I'm using Zend Lucene, but don't think the question is specific to that library.
Say I want to provide fulltext search for a database of books. Assume following models:
Model 1:
TABLE: book
- book_id
- name
TABLE: book_author
- book_author_id
- book_id
- author_id
TABLE: author
- author_id
- name
(a book can have 0 or more authors)
Model 2:
TABLE: book
- book_id
- name
TABLE: book_eav
- book_eav_id
- book_id
- attribute (e.g. "author")
- value (e.g. "Tom Clancy")
(a book can have 0 or more authors + information about publisher, number of pages, etc.)
What do I need to do in order to insert all the authors associated with a particular book in a document to be indexed? Do I put all the authors in one field in the document? Would I use some sort of delimiter to group author information? I'm looking for general strategies with this kind of data.
Put all the authors in one field in the document with a delimiter.
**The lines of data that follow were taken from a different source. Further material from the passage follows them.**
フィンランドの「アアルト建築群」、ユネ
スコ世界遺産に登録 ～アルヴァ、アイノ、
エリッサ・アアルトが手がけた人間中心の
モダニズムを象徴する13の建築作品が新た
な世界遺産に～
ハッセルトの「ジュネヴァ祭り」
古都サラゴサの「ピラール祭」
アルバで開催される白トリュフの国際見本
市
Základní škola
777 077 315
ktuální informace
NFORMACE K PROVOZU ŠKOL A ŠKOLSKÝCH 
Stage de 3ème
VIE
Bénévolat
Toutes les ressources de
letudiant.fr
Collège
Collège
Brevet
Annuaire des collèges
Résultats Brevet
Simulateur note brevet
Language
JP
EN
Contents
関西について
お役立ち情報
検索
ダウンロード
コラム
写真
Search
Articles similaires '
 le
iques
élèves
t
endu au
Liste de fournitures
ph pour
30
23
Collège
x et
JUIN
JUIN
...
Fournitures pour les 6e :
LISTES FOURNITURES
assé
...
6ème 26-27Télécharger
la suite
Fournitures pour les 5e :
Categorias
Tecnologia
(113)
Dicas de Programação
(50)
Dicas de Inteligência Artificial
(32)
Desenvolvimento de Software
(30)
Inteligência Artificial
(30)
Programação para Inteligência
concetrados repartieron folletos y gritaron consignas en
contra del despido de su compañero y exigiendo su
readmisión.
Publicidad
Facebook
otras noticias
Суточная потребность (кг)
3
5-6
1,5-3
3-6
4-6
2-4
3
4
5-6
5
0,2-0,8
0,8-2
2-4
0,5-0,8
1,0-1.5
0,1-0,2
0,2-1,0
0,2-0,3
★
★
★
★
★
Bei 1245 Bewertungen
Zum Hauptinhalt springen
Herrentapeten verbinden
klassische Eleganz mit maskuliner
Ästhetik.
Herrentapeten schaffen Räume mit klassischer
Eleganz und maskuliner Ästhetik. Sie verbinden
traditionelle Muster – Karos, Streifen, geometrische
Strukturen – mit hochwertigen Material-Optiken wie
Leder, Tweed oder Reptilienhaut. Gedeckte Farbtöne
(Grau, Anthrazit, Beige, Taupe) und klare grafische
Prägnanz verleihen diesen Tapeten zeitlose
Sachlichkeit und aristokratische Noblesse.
So the document schema will be:
book_id
name
author: |author 1|author 2|...|author n|
other_attribute_1: |val 1|val 2|
other_attribute_2: |val 1|val 2|
With this schema you can search by author with different boosts with a query like:
(author:"|Tom Clancy|")^10 OR
(author:"Tom Clancy")^5 OR
(author:Tom Clancy)^1
This query will show the exact matches first, phrase matches then and finally other matches.